- **RECORDS**
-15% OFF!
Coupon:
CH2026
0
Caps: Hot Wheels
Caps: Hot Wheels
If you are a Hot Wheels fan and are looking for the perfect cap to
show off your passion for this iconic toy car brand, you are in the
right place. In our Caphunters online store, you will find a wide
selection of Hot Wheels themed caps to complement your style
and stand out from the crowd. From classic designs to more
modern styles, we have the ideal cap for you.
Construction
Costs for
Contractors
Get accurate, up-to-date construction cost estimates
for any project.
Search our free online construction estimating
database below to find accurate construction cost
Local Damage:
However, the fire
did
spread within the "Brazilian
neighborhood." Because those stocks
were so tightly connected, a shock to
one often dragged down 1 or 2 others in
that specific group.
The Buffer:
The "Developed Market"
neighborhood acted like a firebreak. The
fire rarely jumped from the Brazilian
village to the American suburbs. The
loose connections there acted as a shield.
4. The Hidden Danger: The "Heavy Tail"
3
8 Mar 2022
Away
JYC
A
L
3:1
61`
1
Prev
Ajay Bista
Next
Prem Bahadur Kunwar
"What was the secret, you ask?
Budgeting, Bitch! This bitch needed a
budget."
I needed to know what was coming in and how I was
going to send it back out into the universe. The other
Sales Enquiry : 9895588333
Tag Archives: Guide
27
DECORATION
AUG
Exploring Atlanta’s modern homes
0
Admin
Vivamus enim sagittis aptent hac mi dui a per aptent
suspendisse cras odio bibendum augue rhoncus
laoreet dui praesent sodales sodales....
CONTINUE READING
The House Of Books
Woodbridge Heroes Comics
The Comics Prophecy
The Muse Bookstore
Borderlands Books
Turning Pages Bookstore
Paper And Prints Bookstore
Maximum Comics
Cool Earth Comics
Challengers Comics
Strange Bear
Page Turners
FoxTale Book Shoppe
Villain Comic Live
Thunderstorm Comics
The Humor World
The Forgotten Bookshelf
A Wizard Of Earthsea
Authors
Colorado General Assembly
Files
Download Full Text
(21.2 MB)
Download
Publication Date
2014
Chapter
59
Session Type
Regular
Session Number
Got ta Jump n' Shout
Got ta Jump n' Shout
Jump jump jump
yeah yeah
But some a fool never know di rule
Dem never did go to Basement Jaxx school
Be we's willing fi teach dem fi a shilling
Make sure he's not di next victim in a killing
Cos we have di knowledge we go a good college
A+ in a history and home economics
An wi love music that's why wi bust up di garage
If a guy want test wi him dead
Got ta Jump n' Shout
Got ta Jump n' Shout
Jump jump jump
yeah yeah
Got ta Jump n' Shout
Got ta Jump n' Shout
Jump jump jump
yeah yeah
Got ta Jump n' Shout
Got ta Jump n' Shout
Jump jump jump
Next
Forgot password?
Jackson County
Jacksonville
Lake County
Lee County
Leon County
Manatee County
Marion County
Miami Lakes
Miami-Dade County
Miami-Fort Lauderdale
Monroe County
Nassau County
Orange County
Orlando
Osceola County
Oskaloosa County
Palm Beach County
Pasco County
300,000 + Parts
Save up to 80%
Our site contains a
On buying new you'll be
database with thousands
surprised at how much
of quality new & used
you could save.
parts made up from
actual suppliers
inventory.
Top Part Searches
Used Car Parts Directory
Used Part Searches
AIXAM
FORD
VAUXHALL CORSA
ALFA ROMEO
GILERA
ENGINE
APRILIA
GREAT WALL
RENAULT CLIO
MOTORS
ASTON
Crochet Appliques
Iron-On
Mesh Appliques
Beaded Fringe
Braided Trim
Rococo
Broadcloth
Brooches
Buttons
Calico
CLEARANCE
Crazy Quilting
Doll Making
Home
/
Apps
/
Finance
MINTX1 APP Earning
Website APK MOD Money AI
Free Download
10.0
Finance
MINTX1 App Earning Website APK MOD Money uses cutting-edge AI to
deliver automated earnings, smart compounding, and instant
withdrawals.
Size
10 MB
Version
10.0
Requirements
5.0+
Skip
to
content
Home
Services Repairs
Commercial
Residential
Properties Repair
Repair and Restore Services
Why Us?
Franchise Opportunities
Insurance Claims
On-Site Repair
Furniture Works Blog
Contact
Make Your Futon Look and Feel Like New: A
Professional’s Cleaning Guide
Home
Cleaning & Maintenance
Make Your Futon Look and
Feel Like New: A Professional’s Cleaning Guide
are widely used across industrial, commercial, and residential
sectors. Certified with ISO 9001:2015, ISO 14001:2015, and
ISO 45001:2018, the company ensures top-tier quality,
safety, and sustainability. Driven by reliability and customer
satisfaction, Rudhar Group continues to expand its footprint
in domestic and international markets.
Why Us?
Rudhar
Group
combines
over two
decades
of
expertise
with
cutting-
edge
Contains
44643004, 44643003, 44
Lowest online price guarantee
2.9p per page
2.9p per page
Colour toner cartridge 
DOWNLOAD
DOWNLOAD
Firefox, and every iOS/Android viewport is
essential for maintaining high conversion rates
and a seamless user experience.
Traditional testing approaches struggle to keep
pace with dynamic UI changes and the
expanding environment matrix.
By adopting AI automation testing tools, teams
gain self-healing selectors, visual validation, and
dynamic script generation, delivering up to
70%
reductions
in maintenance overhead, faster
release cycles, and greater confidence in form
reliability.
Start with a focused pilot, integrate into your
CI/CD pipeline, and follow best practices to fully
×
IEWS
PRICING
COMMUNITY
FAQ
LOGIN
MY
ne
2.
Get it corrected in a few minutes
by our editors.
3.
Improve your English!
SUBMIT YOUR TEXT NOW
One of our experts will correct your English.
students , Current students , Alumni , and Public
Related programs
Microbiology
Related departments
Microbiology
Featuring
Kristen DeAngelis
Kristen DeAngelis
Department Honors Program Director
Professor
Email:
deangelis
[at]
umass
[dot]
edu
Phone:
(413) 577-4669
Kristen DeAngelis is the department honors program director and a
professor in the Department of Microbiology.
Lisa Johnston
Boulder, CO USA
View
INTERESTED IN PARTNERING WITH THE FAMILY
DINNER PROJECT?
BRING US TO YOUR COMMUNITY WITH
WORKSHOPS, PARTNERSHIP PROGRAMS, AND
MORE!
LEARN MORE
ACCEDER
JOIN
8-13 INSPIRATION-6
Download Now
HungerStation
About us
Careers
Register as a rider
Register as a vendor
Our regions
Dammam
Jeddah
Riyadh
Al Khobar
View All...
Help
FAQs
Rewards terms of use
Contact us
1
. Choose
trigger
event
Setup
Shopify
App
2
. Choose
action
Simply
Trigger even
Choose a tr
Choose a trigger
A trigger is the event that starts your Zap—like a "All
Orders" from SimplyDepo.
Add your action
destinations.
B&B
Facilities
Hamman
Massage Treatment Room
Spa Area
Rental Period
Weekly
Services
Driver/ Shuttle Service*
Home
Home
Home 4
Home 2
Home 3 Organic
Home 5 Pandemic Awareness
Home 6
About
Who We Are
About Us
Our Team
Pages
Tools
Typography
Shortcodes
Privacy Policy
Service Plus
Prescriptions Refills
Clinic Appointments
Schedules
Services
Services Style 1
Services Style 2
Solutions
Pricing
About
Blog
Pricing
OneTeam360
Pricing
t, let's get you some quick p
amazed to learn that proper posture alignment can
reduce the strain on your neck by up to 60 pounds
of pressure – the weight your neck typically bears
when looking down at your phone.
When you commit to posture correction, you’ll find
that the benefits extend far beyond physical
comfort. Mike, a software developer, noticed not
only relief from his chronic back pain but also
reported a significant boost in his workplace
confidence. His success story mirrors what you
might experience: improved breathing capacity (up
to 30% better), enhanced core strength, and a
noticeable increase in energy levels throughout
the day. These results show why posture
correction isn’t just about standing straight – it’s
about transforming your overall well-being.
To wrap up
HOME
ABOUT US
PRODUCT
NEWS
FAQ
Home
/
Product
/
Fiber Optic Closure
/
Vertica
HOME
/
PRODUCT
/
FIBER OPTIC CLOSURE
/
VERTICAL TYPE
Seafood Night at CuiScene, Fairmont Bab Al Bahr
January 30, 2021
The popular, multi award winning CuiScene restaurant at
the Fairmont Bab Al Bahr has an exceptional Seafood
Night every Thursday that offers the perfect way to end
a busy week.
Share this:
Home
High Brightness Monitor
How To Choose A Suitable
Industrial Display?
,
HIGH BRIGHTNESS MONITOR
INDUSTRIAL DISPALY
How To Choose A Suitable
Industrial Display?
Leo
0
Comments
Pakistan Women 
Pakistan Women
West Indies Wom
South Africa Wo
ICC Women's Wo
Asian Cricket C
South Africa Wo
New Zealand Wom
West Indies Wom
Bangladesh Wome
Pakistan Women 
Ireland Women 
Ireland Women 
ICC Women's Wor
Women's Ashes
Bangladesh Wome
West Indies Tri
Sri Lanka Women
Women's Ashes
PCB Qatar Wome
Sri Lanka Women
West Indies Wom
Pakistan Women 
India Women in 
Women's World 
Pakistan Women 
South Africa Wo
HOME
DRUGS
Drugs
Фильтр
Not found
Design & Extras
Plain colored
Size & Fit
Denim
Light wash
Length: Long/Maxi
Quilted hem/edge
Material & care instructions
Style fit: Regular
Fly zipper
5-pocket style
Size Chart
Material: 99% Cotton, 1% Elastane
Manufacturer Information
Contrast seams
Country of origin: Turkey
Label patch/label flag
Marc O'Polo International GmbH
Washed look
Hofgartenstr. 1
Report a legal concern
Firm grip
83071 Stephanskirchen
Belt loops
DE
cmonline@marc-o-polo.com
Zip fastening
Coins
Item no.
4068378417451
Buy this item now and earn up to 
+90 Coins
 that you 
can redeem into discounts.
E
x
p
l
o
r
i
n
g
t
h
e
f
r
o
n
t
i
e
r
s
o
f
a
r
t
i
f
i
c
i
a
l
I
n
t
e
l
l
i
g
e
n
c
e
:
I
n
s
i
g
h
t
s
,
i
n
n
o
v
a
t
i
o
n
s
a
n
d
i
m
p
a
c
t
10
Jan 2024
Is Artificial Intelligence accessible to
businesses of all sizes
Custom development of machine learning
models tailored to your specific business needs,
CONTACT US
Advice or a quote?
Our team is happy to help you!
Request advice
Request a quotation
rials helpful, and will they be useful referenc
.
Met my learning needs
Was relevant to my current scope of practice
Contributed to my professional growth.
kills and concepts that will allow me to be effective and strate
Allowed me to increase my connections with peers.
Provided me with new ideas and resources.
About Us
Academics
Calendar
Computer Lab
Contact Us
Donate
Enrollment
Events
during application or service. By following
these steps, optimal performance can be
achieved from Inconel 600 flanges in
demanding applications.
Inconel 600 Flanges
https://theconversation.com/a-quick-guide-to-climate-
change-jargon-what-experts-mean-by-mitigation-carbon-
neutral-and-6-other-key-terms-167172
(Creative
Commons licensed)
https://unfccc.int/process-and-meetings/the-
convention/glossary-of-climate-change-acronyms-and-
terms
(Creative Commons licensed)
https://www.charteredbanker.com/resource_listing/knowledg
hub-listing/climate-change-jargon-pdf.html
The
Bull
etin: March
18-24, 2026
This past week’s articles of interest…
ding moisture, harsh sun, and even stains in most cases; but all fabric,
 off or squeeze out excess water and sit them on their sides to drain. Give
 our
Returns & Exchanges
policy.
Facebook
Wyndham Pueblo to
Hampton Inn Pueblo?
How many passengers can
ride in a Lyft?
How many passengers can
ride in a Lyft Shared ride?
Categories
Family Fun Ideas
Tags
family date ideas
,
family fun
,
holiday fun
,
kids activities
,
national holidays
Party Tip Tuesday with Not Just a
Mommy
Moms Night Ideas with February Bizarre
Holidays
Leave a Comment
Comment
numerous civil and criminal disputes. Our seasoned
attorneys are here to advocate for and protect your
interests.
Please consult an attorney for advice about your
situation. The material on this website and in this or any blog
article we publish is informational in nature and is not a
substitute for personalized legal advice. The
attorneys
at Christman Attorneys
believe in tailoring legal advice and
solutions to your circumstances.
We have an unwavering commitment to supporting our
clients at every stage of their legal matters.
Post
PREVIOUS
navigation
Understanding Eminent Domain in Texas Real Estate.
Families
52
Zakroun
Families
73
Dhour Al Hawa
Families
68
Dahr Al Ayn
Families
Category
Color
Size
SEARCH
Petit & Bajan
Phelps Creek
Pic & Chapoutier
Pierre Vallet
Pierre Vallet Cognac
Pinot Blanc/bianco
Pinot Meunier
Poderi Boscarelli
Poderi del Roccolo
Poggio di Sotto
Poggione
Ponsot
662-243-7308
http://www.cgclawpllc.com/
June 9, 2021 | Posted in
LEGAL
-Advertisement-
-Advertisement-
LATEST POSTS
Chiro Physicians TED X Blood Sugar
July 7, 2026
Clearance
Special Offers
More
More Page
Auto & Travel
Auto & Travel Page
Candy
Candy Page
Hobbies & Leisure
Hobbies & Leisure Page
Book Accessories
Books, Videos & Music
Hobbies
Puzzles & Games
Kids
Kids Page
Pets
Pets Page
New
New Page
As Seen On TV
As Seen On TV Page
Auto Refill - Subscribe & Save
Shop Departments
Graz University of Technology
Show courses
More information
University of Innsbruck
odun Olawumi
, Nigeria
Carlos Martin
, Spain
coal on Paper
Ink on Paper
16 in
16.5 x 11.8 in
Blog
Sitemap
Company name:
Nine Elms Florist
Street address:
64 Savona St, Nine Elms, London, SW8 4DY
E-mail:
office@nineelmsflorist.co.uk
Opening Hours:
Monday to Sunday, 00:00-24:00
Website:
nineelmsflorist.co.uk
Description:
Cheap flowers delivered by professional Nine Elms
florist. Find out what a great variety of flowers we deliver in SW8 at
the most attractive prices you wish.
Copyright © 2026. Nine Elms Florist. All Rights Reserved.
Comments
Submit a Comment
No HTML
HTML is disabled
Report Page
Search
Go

- **EXERCISE PROMPT**
Using the material, show each line where the string "Wheels" can be found.

- **OUTPUT OF THE TASK**
Caps: Hot Wheels
Caps: Hot Wheels
If you are a Hot Wheels fan and are looking for the perfect cap to
selection of Hot Wheels themed caps to complement your style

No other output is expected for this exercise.